-- START Records to use --

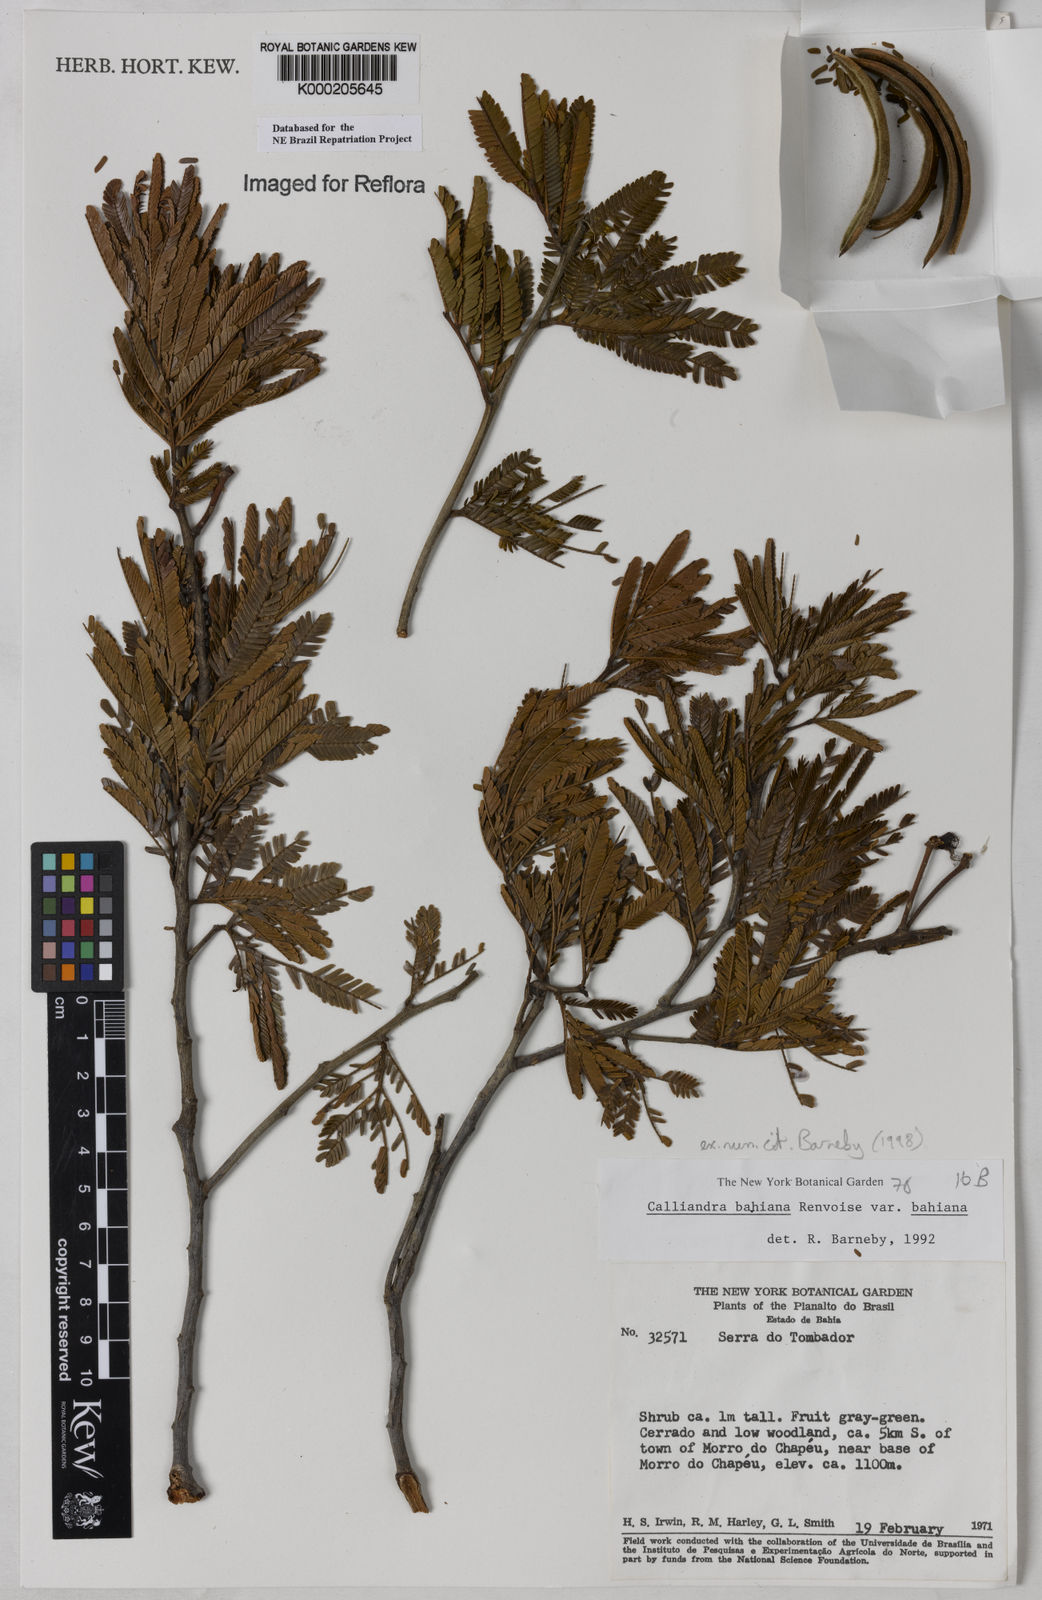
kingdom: Plantae
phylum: Tracheophyta
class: Magnoliopsida
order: Fabales
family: Fabaceae
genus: Calliandra
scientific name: Calliandra bahiana
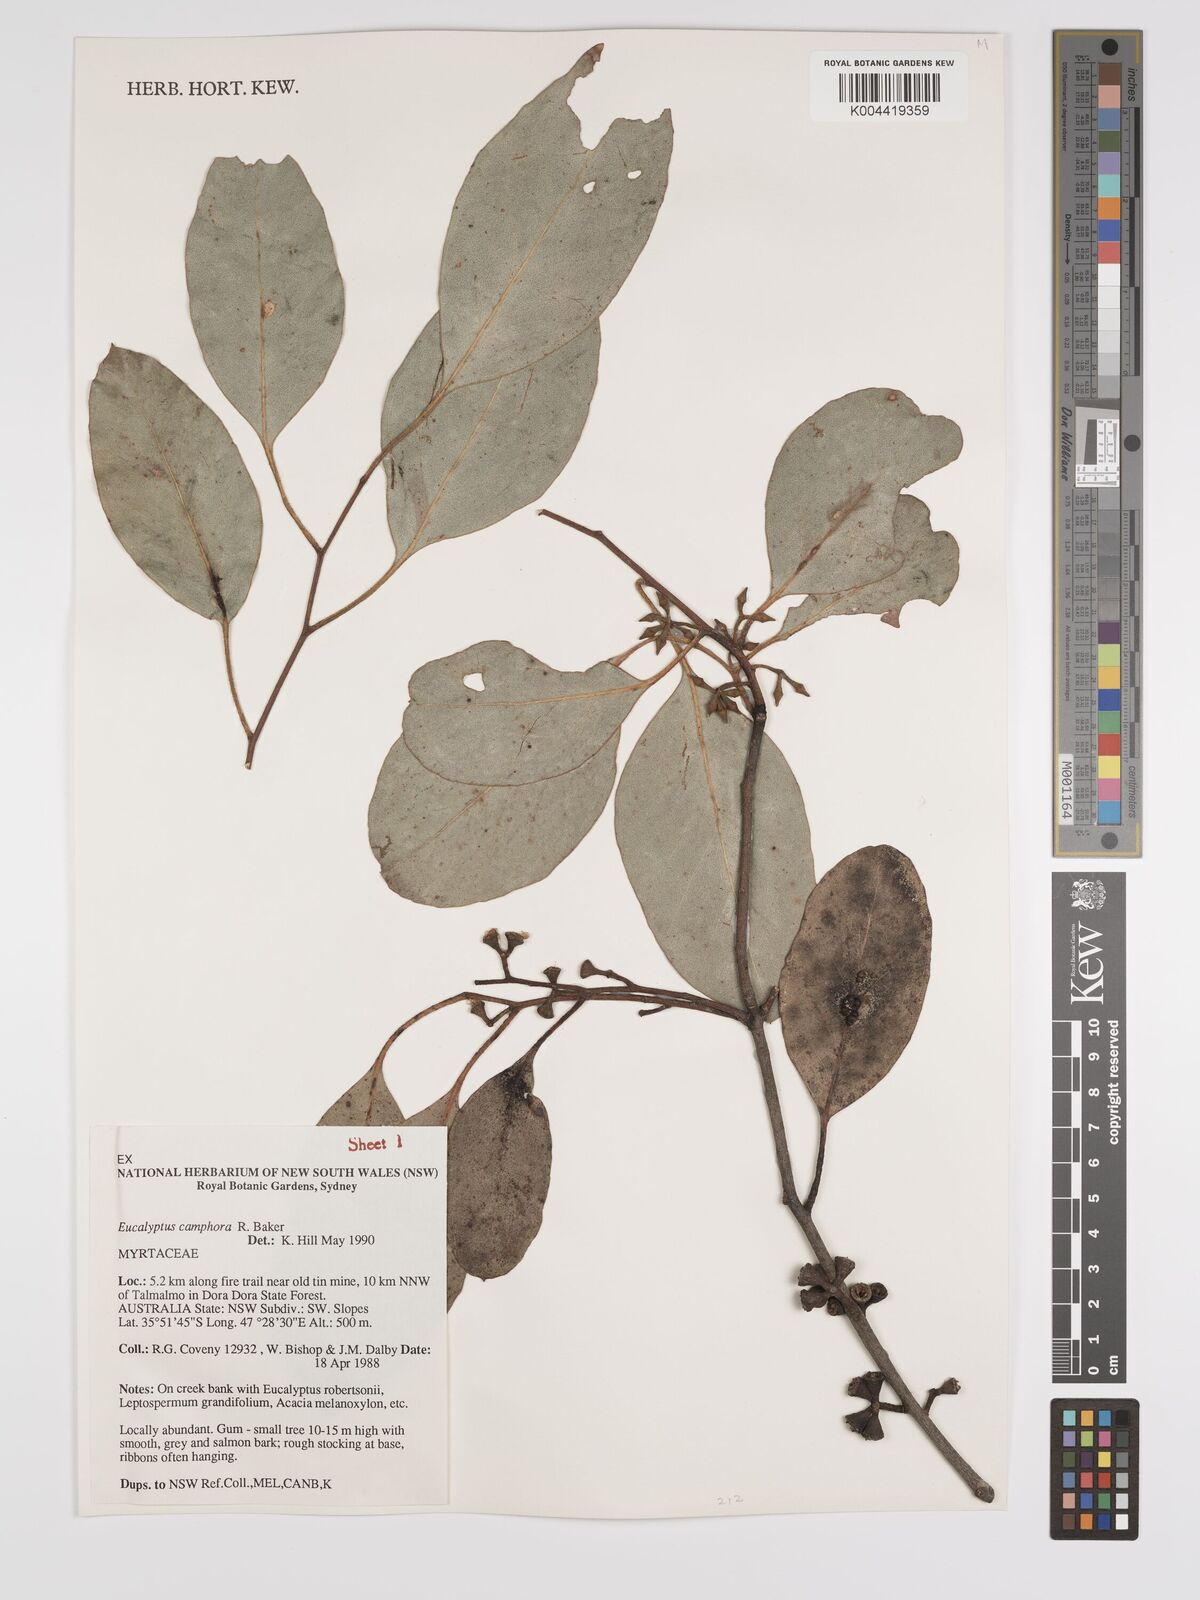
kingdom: Plantae
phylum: Tracheophyta
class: Magnoliopsida
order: Myrtales
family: Myrtaceae
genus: Eucalyptus
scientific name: Eucalyptus camphora
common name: Mountain swamp gum
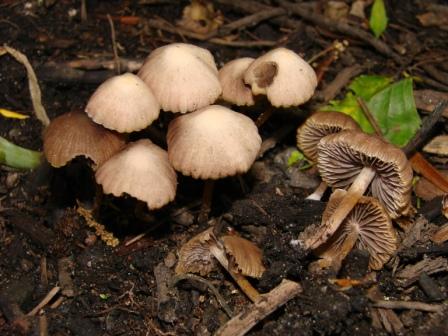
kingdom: Fungi
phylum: Basidiomycota
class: Agaricomycetes
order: Agaricales
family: Psathyrellaceae
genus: Psathyrella
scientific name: Psathyrella prona
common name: vej-mørkhat
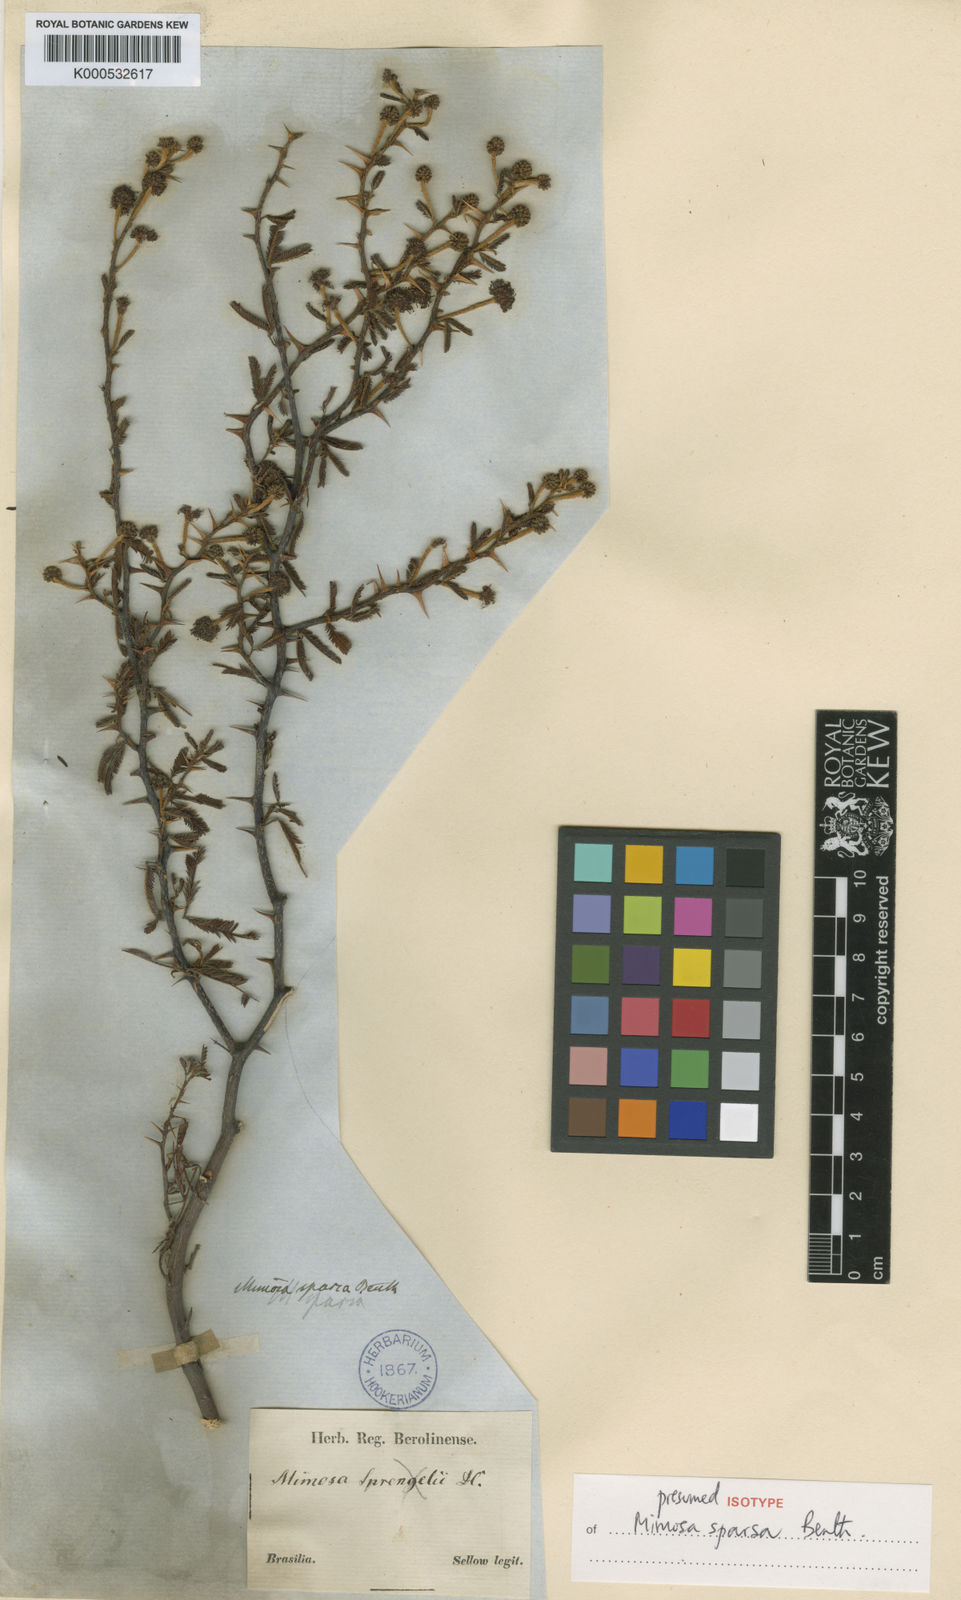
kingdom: Plantae
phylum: Tracheophyta
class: Magnoliopsida
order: Fabales
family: Fabaceae
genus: Mimosa
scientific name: Mimosa sparsa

-- END Records to use --

## Direction:
Copy every text line from the rows above verbatim and in the same order, leaving out the pictures.

## Solved problem:
kingdom: Plantae
phylum: Tracheophyta
class: Magnoliopsida
order: Fabales
family: Fabaceae
genus: Calliandra
scientific name: Calliandra bahiana
kingdom: Plantae
phylum: Tracheophyta
class: Magnoliopsida
order: Myrtales
family: Myrtaceae
genus: Eucalyptus
scientific name: Eucalyptus camphora
common name: Mountain swamp gum
kingdom: Fungi
phylum: Basidiomycota
class: Agaricomycetes
order: Agaricales
family: Psathyrellaceae
genus: Psathyrella
scientific name: Psathyrella prona
common name: vej-mørkhat
kingdom: Plantae
phylum: Tracheophyta
class: Magnoliopsida
order: Fabales
family: Fabaceae
genus: Mimosa
scientific name: Mimosa sparsa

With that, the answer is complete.